Javier Moreno has translated That Obscure Object of Desire (published in a recent edition of Bullett Magazine) into Spanish - the language in which it should clearly have been written in the first place.
Incertidumbre e información son las mismas cantidades, la pérdida de incertidumbre es igual a la ganancia de información.
Códigos y Criptografía, Dominic Welsh
La rampa de concreto bifurca; él se dirige a la izquierda y sale a un mercado de verduras al aire libre.
[It's 'La rampa de concreto bifurca' that's so lovely.]

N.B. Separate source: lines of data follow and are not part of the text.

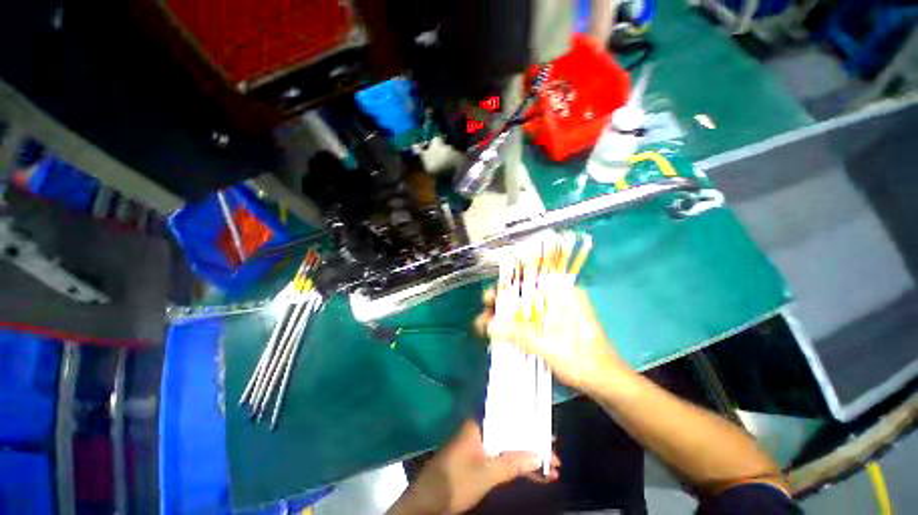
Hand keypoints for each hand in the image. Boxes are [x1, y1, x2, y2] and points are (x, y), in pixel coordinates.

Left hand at [388, 420, 559, 514]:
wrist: (428, 502)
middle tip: (555, 455)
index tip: (547, 431)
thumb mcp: (486, 473)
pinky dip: (517, 466)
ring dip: (527, 458)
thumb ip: (512, 463)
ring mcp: (480, 445)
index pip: (507, 415)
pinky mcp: (479, 460)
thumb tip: (539, 455)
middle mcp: (480, 430)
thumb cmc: (455, 481)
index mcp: (479, 424)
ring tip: (552, 468)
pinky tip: (534, 475)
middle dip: (532, 444)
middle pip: (511, 432)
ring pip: (509, 447)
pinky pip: (503, 458)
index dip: (528, 423)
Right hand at [475, 286, 628, 393]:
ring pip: (523, 309)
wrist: (605, 384)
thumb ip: (520, 335)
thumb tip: (490, 325)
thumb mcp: (550, 347)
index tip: (488, 299)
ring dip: (504, 317)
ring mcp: (554, 313)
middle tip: (483, 316)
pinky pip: (528, 321)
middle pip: (522, 296)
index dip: (504, 289)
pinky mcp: (551, 326)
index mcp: (562, 294)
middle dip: (500, 305)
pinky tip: (499, 334)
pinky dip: (513, 327)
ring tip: (483, 327)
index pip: (527, 283)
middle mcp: (557, 298)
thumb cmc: (583, 361)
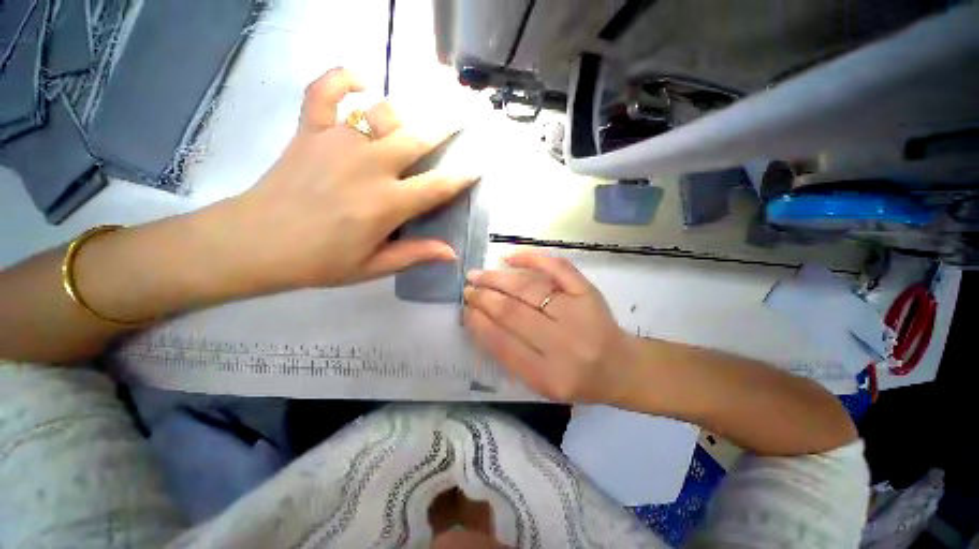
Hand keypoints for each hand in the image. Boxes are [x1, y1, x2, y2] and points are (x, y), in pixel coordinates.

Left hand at [223, 67, 477, 291]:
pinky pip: (325, 90)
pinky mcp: (309, 130)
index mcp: (386, 204)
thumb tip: (451, 253)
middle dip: (448, 124)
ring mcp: (337, 142)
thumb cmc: (318, 261)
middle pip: (418, 137)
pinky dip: (343, 78)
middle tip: (467, 111)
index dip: (463, 175)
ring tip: (428, 100)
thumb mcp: (372, 267)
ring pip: (383, 111)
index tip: (479, 164)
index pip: (437, 185)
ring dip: (409, 106)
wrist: (253, 242)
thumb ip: (414, 254)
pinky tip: (361, 80)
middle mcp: (368, 166)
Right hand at [463, 251, 637, 402]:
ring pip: (529, 288)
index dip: (479, 323)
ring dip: (499, 279)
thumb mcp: (541, 383)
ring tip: (479, 275)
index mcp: (549, 375)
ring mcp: (579, 311)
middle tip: (468, 288)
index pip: (503, 344)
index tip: (465, 310)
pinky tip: (510, 258)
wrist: (621, 366)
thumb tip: (480, 320)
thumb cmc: (577, 379)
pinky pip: (557, 267)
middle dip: (484, 297)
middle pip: (513, 312)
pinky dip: (532, 258)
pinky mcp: (588, 291)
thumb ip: (510, 356)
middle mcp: (564, 343)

The point is, the piece is now saturated with the language of Borges. (Writing in a café, so do not have the oeuvre to hand, but a line that was a mere inert quotation from Codes and Cryptography now brings to mind La Lotería de Babylon : He conocido el incertidumbre.)
Moreno will be publishing the piece in HermanoCerdo in January.
Have been talking to my mother about Wallace Stevens; I might have been happier all these years if I had had a job in insurance and a briefcase with compartments. If I had had the sense to get a job in insurance, or train as a programmer, or, or, or, years ago, I could write a piece in whichever language seemed best for the piece without worrying about - what shall we say - Acts of Copy-Editor, Typesetter, &c. All as comprehensively excluded from the protection offered by an Agent as are Acts of God from a cautious insurance policy, the difference being that Insurance favours small print rather than unwritten rules.
(16 lessons into Python The Hard Way. THANK you, Zed Shaw, this was exactly what I wanted for Christmas.)
(-- Well, I wouldn't mind also having my hobbyist's edition of Mathematica, which arrived just after I left DC to talk to Michael Miller in the Tik Tok Diner; I wouldn't mind having my SUDO MAKE ME A SANDWICH t-shirt, which also arrived too late, too late. Er, I wouldn't mind having an accountant with superhero powers to grapple with my UK tax return. But these are minor cavils. Merry Christmas, one and all.)